During last year’s winter drink drive operation, 258 people were detected.
Stating the figure was “particularly disappointing,” Assistant Chief Constable Alan Todd some of those detected were so drunk they could barely stand up.
He added: “It just beggars belief that some people still insist on attempting to drive after drinking.”
In addition to running targeted operations to catch drink drivers throughout the day and night, in the weeks leading up to Christmas and into the New Year, police will again coordinate road safety operations across the border counties with An Garda Síochána Traffic Corp.”
ACC Todd added: “If you find yourself asking the question, ‘I wonder if I’m ok to drive?’ or if you find yourself trying to calculate if you are under the drink drive limit, whether that’s after one drink, or the morning after a night out, just don’t take the risk. The consequences could be catastrophic.
“People don’t accidentally have a beer or glass of wine, they make a conscious decision. It only takes one drink to impair your decision making ability. The only right decision is to leave the car or motorbike at home if you’re drinking.”

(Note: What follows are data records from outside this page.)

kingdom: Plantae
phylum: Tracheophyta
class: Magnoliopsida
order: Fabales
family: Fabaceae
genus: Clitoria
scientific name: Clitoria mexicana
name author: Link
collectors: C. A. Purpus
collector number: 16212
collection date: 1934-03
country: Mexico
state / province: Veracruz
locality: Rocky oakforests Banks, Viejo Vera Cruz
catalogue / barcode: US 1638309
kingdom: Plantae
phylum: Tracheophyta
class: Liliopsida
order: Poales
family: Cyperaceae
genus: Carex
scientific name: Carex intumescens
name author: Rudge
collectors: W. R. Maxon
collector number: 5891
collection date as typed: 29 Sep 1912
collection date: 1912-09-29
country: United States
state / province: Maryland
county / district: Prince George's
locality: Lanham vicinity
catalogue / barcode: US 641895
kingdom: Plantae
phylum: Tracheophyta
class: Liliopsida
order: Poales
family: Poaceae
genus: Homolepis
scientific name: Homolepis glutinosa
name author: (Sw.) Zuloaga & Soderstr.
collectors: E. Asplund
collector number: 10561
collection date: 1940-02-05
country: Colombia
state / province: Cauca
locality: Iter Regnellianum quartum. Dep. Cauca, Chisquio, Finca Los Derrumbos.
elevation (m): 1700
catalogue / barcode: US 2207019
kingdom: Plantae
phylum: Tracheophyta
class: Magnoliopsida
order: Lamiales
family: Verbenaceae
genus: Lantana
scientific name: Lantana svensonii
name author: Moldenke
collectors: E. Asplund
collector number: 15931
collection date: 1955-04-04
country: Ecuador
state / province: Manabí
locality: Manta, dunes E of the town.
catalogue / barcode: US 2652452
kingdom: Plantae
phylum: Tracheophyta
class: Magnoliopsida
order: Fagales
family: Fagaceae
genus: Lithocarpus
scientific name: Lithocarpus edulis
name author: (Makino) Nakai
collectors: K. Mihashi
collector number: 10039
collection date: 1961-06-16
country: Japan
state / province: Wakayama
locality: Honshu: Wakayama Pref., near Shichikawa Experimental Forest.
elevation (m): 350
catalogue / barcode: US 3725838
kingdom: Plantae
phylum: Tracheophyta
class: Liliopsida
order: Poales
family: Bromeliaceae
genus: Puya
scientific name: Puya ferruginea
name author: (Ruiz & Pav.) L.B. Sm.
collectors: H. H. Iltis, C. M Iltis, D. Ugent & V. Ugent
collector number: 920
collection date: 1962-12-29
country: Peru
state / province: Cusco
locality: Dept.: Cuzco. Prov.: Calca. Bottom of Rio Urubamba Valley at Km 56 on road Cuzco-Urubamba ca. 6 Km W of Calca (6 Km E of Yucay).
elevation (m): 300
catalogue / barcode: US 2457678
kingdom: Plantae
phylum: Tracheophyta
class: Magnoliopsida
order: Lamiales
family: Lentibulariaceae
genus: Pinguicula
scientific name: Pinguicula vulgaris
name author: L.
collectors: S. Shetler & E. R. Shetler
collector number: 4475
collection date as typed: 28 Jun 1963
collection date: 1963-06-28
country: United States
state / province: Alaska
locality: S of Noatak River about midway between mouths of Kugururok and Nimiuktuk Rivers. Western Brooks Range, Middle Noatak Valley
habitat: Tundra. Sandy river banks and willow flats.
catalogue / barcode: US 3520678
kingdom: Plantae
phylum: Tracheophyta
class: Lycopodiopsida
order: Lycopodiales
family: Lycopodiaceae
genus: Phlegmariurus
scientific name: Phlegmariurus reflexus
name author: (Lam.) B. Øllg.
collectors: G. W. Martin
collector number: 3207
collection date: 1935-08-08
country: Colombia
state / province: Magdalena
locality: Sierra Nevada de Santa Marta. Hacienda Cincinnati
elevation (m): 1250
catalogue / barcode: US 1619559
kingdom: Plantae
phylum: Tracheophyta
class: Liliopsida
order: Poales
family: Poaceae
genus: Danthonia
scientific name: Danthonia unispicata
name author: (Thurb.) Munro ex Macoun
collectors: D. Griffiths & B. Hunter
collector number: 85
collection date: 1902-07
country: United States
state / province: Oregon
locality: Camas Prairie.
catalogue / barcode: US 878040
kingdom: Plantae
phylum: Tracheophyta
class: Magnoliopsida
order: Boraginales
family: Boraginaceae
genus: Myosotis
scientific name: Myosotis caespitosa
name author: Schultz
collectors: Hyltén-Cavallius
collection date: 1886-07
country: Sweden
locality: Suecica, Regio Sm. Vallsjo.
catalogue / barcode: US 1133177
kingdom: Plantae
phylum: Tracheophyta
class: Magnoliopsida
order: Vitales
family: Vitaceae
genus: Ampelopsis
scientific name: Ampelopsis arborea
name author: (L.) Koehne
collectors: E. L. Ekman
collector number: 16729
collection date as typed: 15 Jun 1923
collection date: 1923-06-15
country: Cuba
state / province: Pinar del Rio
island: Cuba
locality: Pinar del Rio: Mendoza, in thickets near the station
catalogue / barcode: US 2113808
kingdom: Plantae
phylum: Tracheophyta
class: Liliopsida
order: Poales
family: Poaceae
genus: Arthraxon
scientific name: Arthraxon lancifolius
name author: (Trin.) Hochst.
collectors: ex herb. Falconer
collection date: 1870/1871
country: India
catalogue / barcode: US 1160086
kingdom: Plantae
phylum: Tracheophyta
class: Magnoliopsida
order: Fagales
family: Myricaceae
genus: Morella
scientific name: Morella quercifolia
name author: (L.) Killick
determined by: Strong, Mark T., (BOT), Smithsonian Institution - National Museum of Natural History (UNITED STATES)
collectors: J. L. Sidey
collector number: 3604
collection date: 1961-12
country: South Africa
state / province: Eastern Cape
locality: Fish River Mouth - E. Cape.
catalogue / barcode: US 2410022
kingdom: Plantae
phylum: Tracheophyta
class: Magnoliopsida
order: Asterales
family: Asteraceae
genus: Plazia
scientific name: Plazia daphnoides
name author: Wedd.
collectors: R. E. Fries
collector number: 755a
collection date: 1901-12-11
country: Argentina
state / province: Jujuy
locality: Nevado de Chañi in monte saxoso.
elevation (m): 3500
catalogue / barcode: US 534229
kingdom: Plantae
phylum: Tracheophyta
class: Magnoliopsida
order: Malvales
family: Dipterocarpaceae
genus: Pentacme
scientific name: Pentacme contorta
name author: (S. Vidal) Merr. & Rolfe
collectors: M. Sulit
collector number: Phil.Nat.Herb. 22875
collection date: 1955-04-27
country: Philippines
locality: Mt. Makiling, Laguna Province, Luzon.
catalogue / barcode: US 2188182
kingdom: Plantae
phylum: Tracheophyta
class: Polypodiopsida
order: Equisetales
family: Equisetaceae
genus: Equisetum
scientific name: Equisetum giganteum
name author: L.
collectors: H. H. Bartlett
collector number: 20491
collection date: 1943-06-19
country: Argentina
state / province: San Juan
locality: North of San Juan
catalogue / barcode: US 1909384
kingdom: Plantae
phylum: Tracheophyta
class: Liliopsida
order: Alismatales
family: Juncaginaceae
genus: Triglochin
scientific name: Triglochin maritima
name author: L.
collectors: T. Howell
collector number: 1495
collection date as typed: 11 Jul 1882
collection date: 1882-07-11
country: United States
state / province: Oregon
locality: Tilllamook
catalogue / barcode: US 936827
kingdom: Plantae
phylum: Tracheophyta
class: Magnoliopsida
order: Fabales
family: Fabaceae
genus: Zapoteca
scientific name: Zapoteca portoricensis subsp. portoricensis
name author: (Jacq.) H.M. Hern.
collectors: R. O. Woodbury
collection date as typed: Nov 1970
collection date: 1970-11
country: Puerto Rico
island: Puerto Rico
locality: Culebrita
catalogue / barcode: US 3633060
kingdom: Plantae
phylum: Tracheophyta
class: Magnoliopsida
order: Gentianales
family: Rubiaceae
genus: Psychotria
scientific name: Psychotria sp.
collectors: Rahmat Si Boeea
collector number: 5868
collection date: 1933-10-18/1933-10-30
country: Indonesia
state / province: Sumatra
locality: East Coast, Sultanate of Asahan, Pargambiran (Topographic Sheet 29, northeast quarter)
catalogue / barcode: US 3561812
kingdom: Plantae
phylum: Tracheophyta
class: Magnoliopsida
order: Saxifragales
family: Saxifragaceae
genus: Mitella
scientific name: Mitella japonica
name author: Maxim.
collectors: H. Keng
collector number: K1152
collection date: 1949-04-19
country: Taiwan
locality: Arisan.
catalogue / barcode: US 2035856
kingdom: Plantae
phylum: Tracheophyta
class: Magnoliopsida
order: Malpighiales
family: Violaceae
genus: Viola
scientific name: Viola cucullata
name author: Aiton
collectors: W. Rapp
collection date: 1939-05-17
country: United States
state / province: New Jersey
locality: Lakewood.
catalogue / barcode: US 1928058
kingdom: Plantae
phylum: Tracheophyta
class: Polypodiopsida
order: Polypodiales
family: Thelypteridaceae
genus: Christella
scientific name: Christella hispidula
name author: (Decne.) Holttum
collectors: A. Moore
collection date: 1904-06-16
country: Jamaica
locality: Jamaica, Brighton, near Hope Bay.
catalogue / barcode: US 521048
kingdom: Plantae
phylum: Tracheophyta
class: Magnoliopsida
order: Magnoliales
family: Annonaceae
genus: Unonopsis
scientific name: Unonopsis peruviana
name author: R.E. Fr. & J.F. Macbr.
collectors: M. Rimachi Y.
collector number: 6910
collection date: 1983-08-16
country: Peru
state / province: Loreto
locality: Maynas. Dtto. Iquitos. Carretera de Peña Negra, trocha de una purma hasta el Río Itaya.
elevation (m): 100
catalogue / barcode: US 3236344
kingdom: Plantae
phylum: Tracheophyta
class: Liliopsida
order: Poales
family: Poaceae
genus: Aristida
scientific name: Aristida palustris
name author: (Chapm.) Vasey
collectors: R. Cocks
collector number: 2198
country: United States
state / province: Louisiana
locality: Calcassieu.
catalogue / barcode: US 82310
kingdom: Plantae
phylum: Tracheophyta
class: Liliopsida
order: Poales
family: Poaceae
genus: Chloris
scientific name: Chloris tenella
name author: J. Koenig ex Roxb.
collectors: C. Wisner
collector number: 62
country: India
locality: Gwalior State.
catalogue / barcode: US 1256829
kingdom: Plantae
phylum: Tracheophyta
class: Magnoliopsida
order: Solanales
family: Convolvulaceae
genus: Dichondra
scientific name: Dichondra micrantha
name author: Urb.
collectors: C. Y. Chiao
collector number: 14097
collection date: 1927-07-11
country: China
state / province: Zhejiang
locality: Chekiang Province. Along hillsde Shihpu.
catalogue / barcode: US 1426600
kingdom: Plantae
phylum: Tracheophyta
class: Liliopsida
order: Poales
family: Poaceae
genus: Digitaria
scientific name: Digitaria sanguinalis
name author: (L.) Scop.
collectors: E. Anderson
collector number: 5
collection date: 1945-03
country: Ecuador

ACC Todd said any driver or motorcyclist stopped by police, whether for speeding, using a mobile phone or committing any moving traffic offence, could expect to be breathalysed.
He added: “So too can anyone involved in a collision or who we suspect may have consumed alcohol or taken drugs.
“I want all motorists to think about the consequences to yourself and your family of being involved in a serious collision. How would you feel if your actions resulted in you or one of your family being paralysed? How would you feel if some innocent person was killed?
“I do not want officers knocking on doors at any time of the year, but especially over Christmas and the New Year, to tell families that a loved one has been killed on the roads.”
ACC Todd added: “If everyone slowed down, did not drive after drinking or taking drugs, wore a seatbelt and drove with greater care and attention then together we can reduce this preventable carnage on our roads.”